**EXERCISE AIM:**
Scan the following material for the string "their" and copy each line in which it appears.
————————
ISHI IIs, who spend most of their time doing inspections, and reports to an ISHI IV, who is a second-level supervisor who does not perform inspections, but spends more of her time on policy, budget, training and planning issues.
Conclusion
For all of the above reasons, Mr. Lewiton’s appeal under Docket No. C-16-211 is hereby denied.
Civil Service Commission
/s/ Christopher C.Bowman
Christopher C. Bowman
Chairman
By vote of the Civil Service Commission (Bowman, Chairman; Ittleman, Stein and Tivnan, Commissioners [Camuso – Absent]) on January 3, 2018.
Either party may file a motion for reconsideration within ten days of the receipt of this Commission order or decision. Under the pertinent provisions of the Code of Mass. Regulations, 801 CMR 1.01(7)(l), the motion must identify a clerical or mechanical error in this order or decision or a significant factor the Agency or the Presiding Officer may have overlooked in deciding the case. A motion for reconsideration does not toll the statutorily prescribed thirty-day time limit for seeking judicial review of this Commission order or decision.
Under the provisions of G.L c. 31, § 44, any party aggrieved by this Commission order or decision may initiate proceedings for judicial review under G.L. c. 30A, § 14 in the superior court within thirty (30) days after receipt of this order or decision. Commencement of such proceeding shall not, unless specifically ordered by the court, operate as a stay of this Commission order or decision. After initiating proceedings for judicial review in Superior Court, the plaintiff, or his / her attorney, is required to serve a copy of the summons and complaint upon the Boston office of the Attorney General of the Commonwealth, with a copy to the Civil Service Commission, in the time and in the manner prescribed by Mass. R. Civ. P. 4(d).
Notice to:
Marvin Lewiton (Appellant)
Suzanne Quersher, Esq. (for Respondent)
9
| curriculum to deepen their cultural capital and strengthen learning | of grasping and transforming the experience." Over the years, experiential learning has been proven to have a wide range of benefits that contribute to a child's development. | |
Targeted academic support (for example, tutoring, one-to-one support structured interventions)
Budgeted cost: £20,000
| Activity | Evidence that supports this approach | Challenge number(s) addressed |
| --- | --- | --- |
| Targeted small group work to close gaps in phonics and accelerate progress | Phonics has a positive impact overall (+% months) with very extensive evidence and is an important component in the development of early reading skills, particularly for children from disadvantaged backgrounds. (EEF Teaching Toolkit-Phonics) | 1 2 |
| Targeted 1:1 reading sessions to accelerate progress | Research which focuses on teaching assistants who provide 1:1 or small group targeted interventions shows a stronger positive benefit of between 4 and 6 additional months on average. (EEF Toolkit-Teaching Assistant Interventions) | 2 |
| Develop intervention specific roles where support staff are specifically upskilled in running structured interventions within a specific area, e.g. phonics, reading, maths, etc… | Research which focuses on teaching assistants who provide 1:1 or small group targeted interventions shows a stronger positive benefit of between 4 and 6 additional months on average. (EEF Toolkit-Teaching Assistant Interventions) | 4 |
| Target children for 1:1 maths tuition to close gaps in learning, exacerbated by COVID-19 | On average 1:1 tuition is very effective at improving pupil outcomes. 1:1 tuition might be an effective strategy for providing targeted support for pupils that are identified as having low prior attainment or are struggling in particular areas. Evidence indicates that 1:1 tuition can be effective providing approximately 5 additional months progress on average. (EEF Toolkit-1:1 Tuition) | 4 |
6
————————
**SOLUTION FOR THIS TASK:**
ISHI IIs, who spend most of their time doing inspections, and reports to an ISHI IV, who is a second-level supervisor who does not perform inspections, but spends more of her time on policy, budget, training and planning issues.
| curriculum to deepen their cultural capital and strengthen learning | of grasping and transforming the experience." Over the years, experiential learning has been proven to have a wide range of benefits that contribute to a child's development. | |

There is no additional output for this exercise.